== RAW DATA ==
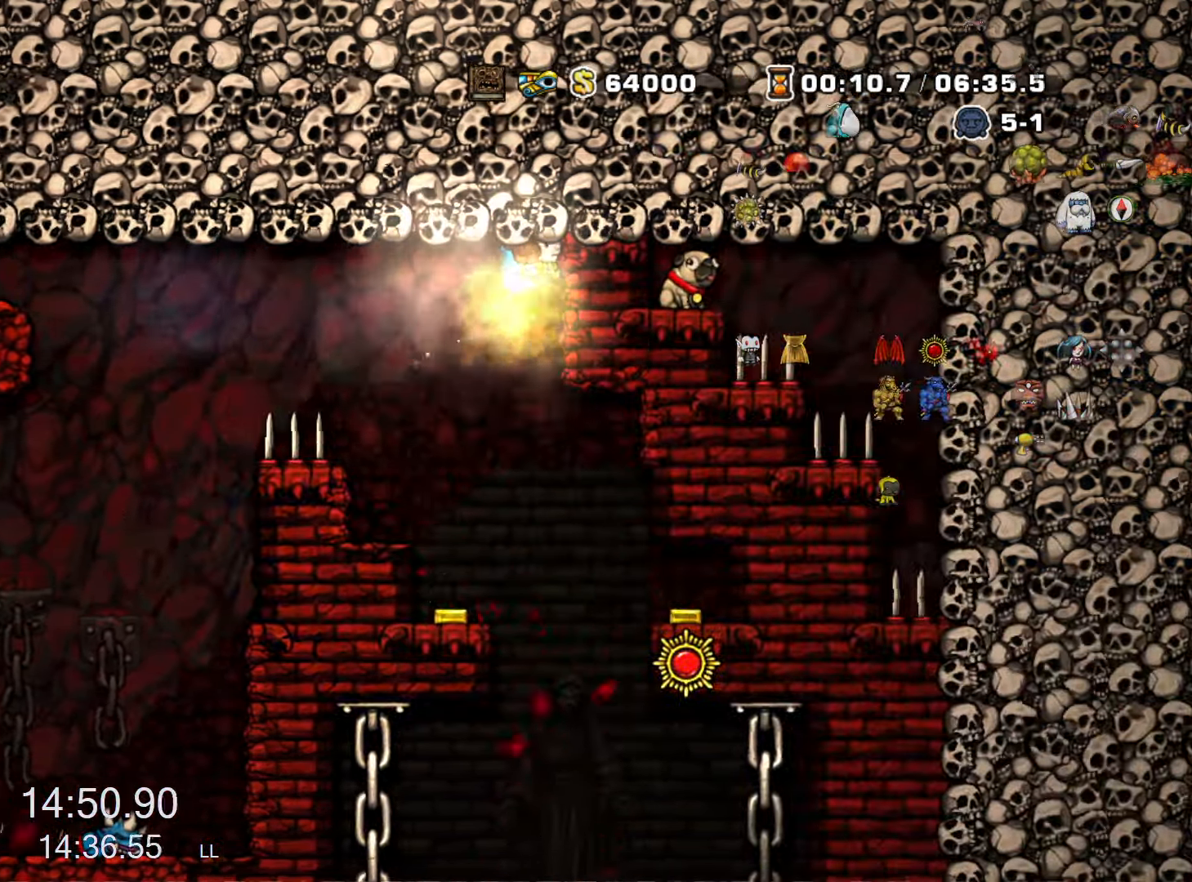
{"keys": ["left"], "events": [[83, "run", "up"], [83, "s", "up"], [183, "right", "up"], [216, "left", "down"], [266, "z", "down"], [366, "z", "up"]]}
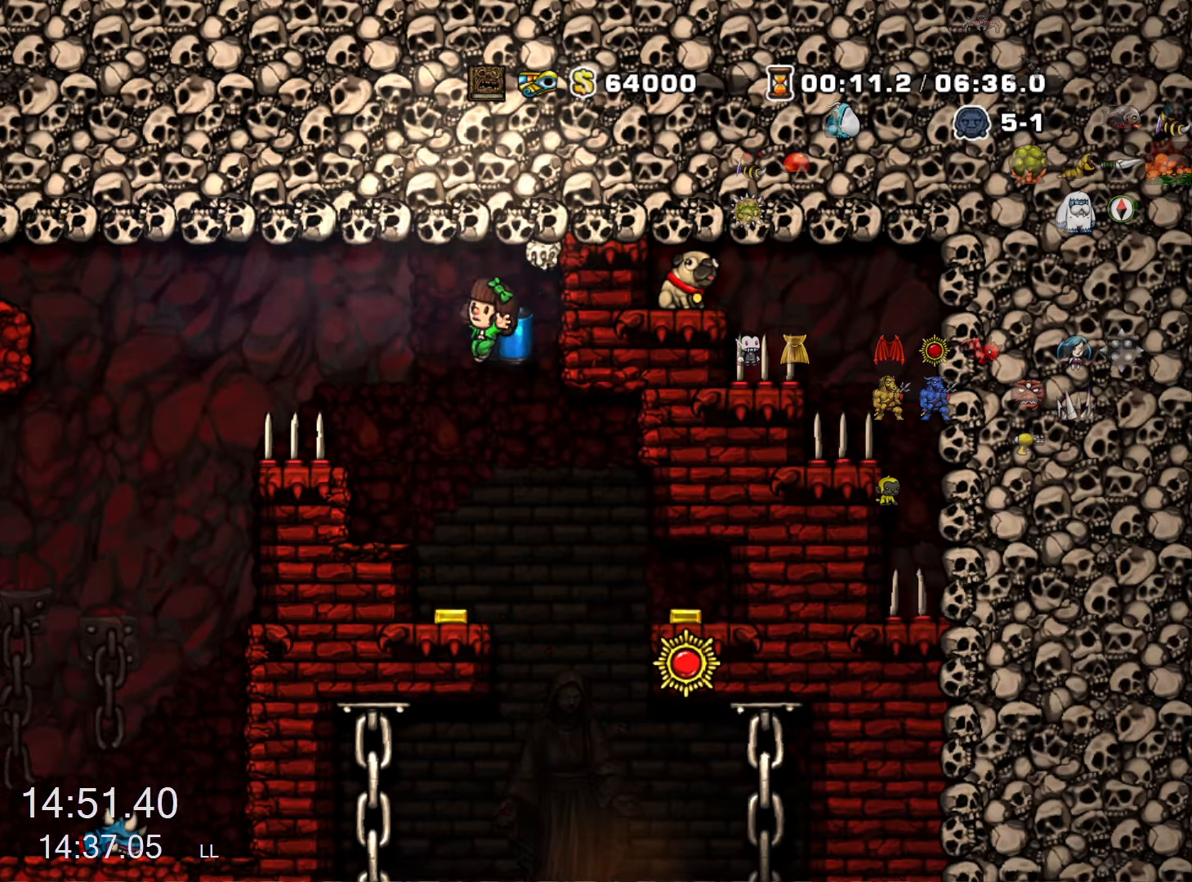
{"keys": [], "events": [[100, "left", "up"], [250, "left", "down"], [283, "left", "up"]]}
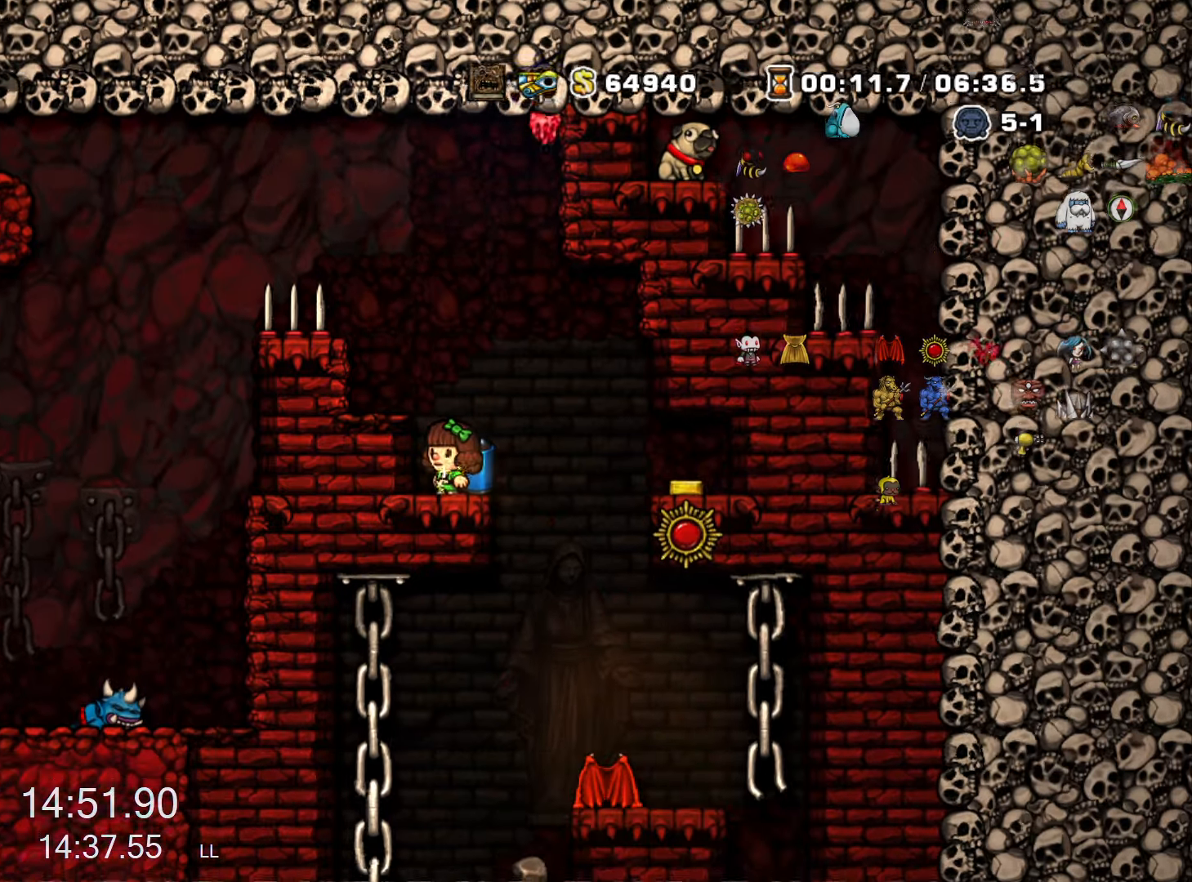
{"keys": ["run", "z"], "events": [[66, "right", "down"], [116, "run", "down"], [216, "run", "up"], [400, "right", "up"], [400, "s", "down"], [450, "run", "down"], [450, "z", "down"], [483, "s", "up"]]}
===
* **BRIEF**: Return each line of the data where the word "left" appears.

* **ANSWER AREA**:
{"keys": ["left"], "events": [[83, "run", "up"], [83, "s", "up"], [183, "right", "up"], [216, "left", "down"], [266, "z", "down"], [366, "z", "up"]]}
{"keys": [], "events": [[100, "left", "up"], [250, "left", "down"], [283, "left", "up"]]}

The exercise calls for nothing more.